このようなツールを構築する際は、以下のベストプラクティスに従うことができます:

  • 明確な説明: 各ツールに詳細で正確な説明を提供し、その機能、適用シナリオ、制限をはっきりと述べます。これにより、LLMが適切なツールを選びやすくなるだけでなく、開発者がコードを理解・保守しやすくなります。
  • パラメータのバリデーション: Zodや類似のライブラリを使用して入力パラメータを厳密に検証し、正しい型、妥当な値の範囲、および非準拠の入力を拒否します。これは、バックエンドシステムへのエラーの伝播を防ぎ、全体の安定性を向上させます。
  • エラーハンドリング: 包括的なエラーハンドリング戦略を実装し、考えられる例外をキャッチし、ユーザーフレンドリーなエラーメッセージを返します。これにより、ユーザーエクスペリエンスが向上し、LLMはエラー条件に基づいて意味のある応答を提供できるようになり、単に失敗するのではなくなります。
  • データアクセス制御: バックエンドリソースAPIに堅牢な認証および認可のメカニズムを実装し、許可範囲を慎重に設計して、MCPサーバーがユーザーが承認されたデータのみをアクセス・返却できるように制限します。これにより、機密情報の漏洩を防ぎ、データセキュリティを確保します。

MCP(AIモデル)と外部システム間のデータ交換のセキュリティを確保する方法

AIモデルと外部システムを接続するMCPサーバーを実装する際、MCP実装における2つの重要なセキュリティ課題があります:

  • 認証: 伝統的なアプリケーションとは異なり、MCP環境では、ユーザーが伝統的なログインフロー(ユーザー名/パスワード、メール/認証コードなど)で外部システムにアクセスすることはできません。
  • MCPサーバー要求に対するアクセス制御: AIツールを通じてシステムにアクセスするユーザーは、直接的にあなたのシステムを使用する可能性のある同じ個人です。MCPサーバーはAIツールを通じてユーザーが操作する際の代理として動作します。MCPサーバーに適合するためにアクセス制御メカニズム全体を再設計することは、大幅な労力とコストがかかります。
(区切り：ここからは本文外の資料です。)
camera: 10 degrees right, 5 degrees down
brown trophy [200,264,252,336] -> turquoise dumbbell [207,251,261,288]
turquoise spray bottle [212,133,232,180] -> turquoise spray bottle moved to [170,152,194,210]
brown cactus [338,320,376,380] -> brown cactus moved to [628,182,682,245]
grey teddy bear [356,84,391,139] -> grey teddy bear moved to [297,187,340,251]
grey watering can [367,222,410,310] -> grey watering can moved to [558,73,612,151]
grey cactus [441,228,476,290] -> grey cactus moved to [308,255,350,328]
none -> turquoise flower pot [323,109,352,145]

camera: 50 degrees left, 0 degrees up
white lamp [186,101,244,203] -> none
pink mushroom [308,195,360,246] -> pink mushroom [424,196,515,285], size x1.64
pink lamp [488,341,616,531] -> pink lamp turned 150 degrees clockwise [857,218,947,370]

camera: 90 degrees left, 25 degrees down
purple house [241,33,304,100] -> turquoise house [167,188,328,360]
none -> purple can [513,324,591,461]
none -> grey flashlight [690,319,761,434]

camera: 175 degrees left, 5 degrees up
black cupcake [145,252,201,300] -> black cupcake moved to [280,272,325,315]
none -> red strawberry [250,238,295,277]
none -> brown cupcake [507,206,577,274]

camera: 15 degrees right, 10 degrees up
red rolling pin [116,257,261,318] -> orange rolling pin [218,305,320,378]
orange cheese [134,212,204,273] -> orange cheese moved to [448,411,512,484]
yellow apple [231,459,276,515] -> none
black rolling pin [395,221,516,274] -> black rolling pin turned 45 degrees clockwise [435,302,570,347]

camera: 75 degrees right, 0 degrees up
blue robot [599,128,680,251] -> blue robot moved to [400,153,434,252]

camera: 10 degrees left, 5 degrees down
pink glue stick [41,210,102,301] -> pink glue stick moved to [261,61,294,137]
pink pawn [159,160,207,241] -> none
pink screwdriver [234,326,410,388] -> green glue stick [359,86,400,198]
これらの課題への主要な解決策は、Personal Access Tokens (PATs) を実装することです。PATsは、ユーザーが資格情報を共有したり、対話的なサインインを要求したりせずにアクセス権を与える安全な方法を提供します。

このワークフローは次のように機能します:

このアプローチにより、既存のサービスはその認証メカニズムを維持しながら、安全にMCP統合を可能にします。

ブログ記事:ビジネスを強化:アクセス制御を持つAIツールを既存のサービスに接続 には、Logtoの Personal Access Tokens (PAT)ロールベースのアクセス制御 (RBAC) を組み合わせて、MCPがバックエンドサービスからアクセス可能なリソースを制限する方法の完全なソースコード例 が記載されています。

まとめ

MCP(モデルコンテキストプロトコル)は、大規模言語モデルと特定のビジネスの組み合わせに画期的な変化をもたらします。これは、大規模言語モデルの知識の限界、専門領域知識の欠如、外部データへのアクセスに関する非統一基準の問題を解決します。

MCPを使用して独自のサービスを接続することで、ビジネスに新たな可能性が生まれます。MCPはAIとビジネス価値をつなぐ橋渡し役です。あなたの会社の内部知識を真に理解するAIアシスタントを作成したり、最新データにアクセスするインテリジェントツールを開発したり、業界特有のニーズに対応するプロフェッショナルなアプリケーションを構築することができます。